• [SOURCE TEXT]:

----

Oxidative stress induced by cigarette smoke in COPD patients may promote the inflammatory state by recruiting additional neutrophils and upregulating the inflammatory transcription factor, NF-кB and neutralizing TIMPs in addition to α1-PI and SLPI [89].

Urokinase Plasminogen Activator and COPD

In COPD patients, an increase in urokinase plasminogen activator (uPA) level in the airway epithelial and alveolar cells, and lung macrophages cause destruction of small airways and alveolus of the lung [90]. Urokinase plasminogen activator receptor (uPAR), in addition to functioning as a protease receptor, mediates intracellular signaling [91]. An increase in uPAR level in the macrophages has been observed in patients with COPD, which suggests the critical role of uPAR in inflammation and tissue remodeling including parenchymal destruction and fibrosis of small airways [92].

MMPs and COPD

MMPs are known to induce morphological changes in the lung that are prevalent in COPD. Several MMPs are known to play important roles in the pathogenesis of COPD [93]. Lung parenchyma and inflammatory cells such as neutrophils and macrophages are the major sources of MMPs in patients with COPD [94].

MMP-12 (a.k.a. macrophage elastase) is known to play an important role in COPD pathogenesis. A marked increase in MMP-12 expression in alveolar macrophages is associated with smoking associated emphysema [95]. In mouse, deletion of MMP-12 gene prevents cigarette smoke-induced inflammation, neutrophil influx, and emphysema in the lung [96, 97]. Genetic analysis of human COPD patients demonstrated that the common serine (codon 357) of the MMP-12 gene plays a crucial role in the pathological manifestations of matrix degradation, which has been observed to be related with the severity of the disease [98, 99].

Analysis of COPD lung tissue indicated an increase in the activity of MMP-1 and MMP-8, but not MMP-13 [100, 101]. An increase in MMP-1 activity was found in type II pneumocytes in patients with emphysema, but not in normal control subjects [101]. Neutrophil-derived MMP-8 levels were markedly increased in patients with COPD in comparison to the normal subjects [101]. Prominent increase in MMP-2 and MMP-9 expression has been observed in the lung of COPD patients [102]. During interleukin-10 (IL-10)-mediated airflow obstruction, an imbalance between MMP-9 and TIMP-1 results in an increase in MMP-9 activity was found in an animal model system [103].

Acrolein, a component of cigarette smoke‚ has been shown to initiate cleavage of proMMP-9, thereby producing active MMP-9. However, MMP-9 knockout mice do not completely inhibit cigarette smoke-induced emphysema, suggesting that other MMPs also play role in COPD pathogenesis [103]. Importantly, MMP-14, the membrane-type MMP (MT1-MMP), has been observed to be induced by acrolein which upon increase in mucin production leads to COPD [104] (Fig. 5).

Fig. 5.

Cigarette smoke and other noxious volatile components-mediated dysregulation of protease–antiprotease balance resulting in an increase in protease activity for pathological manifestation of COPD

Lung Fibrosis

Lung fibrosis (a.k.a. interstitial lung diseases) is a chronic disorder, exemplified by a marked increase in matrix degradation and intra-alveolar fibrosis leading to dyspenea, impaired oxygen transfer and alveolar collapse [105, 106]. Lung fibrosis occurs in the alveolar space and interstitium and is characterized by a widespread accumulation of differentiated fibroblasts (i.e., myofibroblasts) and ECM components.

----

• [DATA SHOWN]:
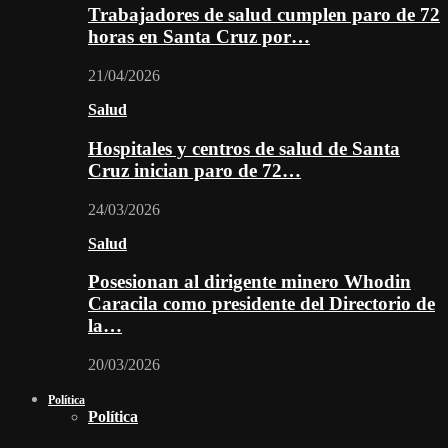
Trabajadores de salud cumplen paro de 72
horas en Santa Cruz por…
21/04/2026
Salud
Hospitales y centros de salud de Santa
Cruz inician paro de 72…
24/03/2026
Salud
Posesionan al dirigente minero Whodin
Caracila como presidente del Directorio de
la…
20/03/2026
Política
Política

----

• [STUDY QUESTIONS]:
1. In the passage on proteases in COPD and lung fibrosis, what effect does deleting the MMP-12 gene have in mice?
2. Continue the passage on proteases in COPD and lung fibrosis, starting after its final sentence.

• [RESPONSES PER TASK]:
1. It prevents cigarette smoke-induced inflammation, neutrophil influx, and emphysema in the lung.

2.
Fibrotic disorders in the lung are associated with dysregulation of proteolytic activities. A considerable number of reports have suggested the involvement of cathepsins in this scenario. Enhanced proteolytic processing of CatB was observed in the lungs during an increase in TGF-β, suggesting that CatB may participate in fibrogenesis [107].

Microarray studies have revealed that in addition to NE, MMP-7 (a.k.a. matrilysin) is an important COPD marker. MMP-7 degrades decorin, the extracellular proteoglycan, which subsequently releases decorin-bound transforming growth factor-β (TGF-β) [108] and that subsequently contributes to TGF-β activation, which is known as a critical marker of COPD [109].

Silicosis

An increase in the activity of MMP-2, MMP-9, and stromelysin has been demonstrated in alveolar macrophages from silica-treated rats, which contribute to extracellular matrix (ECM) and basement membrane (BM) degradation [110]. Administration of silica particles to mice causes upregulation of cathepsin K (CatK) expression and activity in silicotic lung homogenates compared to control lungs. Lung fibroblasts and macrophages were known as the main CatK-producing cells. Expression of CatK is inversely correlated to the level of TGF-β1, suggesting a protective role of CatK during silicotic process [111]. Mature active CatB, -H, -K, -L, and -S were identified in the broncho alveolar lavage fluids (BALFs) of patients suffering from silicosis. Among them, CatH has been observed to be the most abundant aminopeptidase, while CatB and CatL were mostly found thiol dependant endoproteases. Importantly, an increase in cathepsins/inhibitors ratio has been shown to favor uncontrolled proteolysis during silicosis [110, 111].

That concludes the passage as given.